(Aim of the task):
The records underneath are to be printed in full and exactly, with no pictures carried over.

○ ○ ○ ○

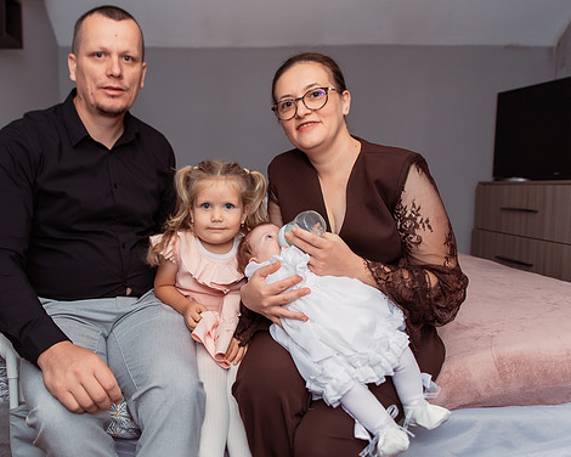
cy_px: 221
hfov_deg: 56.2
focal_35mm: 31
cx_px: 202
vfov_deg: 47.1
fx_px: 524
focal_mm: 24
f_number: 3.5
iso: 500
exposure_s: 1/250
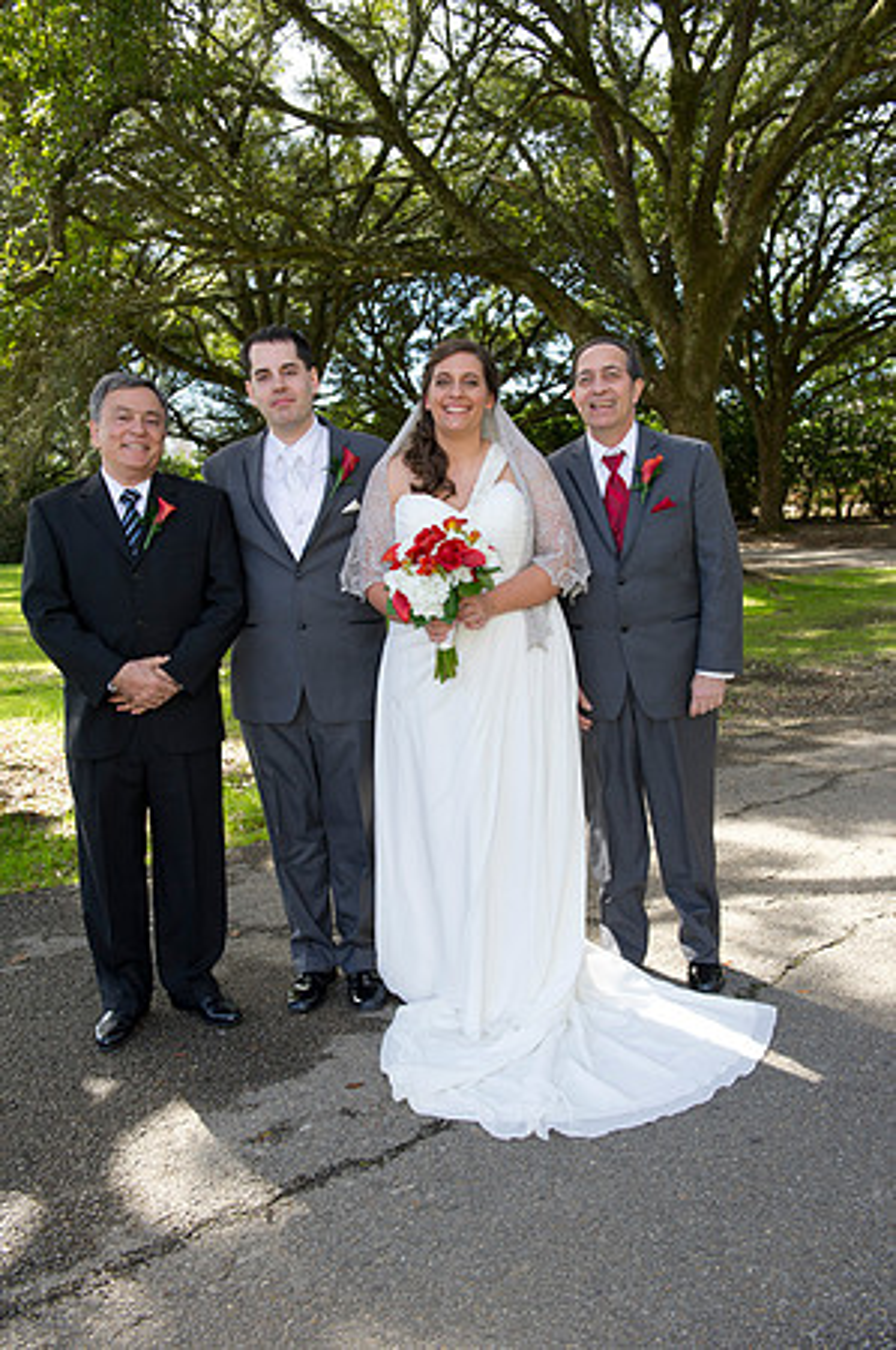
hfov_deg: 38.8
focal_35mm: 34
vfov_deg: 55.8
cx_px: 448
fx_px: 1272
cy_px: 675
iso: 320
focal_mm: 34
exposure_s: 1/200
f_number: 5.6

○ ○ ○ ○

(Response to the exercise):
cy_px: 221
hfov_deg: 56.2
focal_35mm: 31
cx_px: 202
vfov_deg: 47.1
fx_px: 524
focal_mm: 24
f_number: 3.5
iso: 500
exposure_s: 1/250
hfov_deg: 38.8
focal_35mm: 34
vfov_deg: 55.8
cx_px: 448
fx_px: 1272
cy_px: 675
iso: 320
focal_mm: 34
exposure_s: 1/200
f_number: 5.6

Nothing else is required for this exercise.